** Exercise objective **
Reproduce the listing below verbatim, starting at the line that contains "class: Aves" and continuing through its final line.
##### Supplied material
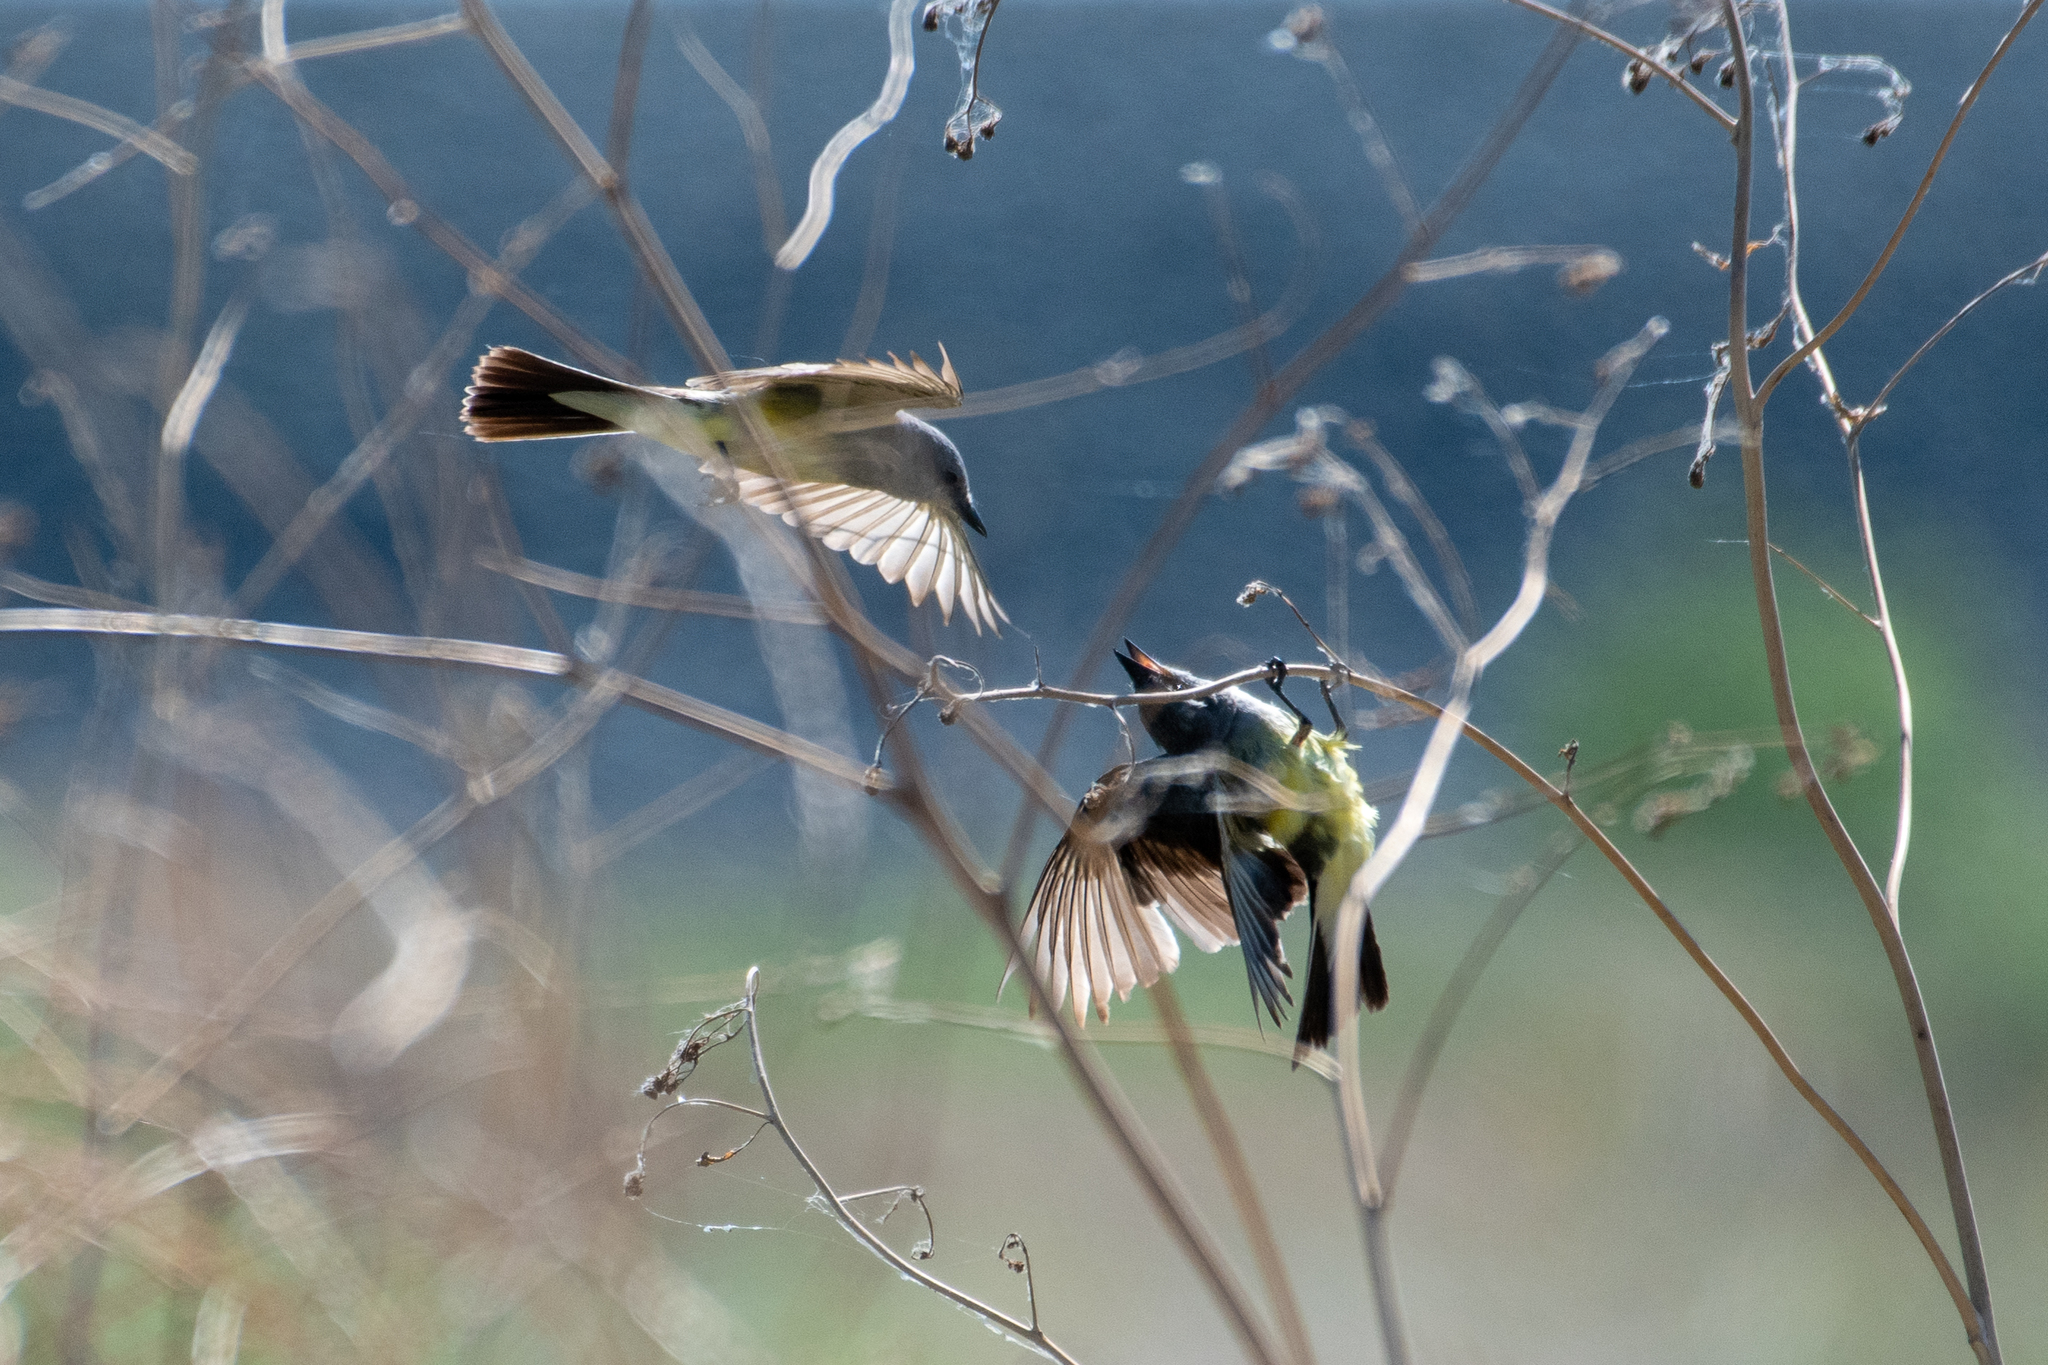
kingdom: Animalia
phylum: Chordata
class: Aves
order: Passeriformes
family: Tyrannidae
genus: Tyrannus
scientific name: Tyrannus verticalis
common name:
##########
** Task answer **
class: Aves
order: Passeriformes
family: Tyrannidae
genus: Tyrannus
scientific name: Tyrannus verticalis
common name:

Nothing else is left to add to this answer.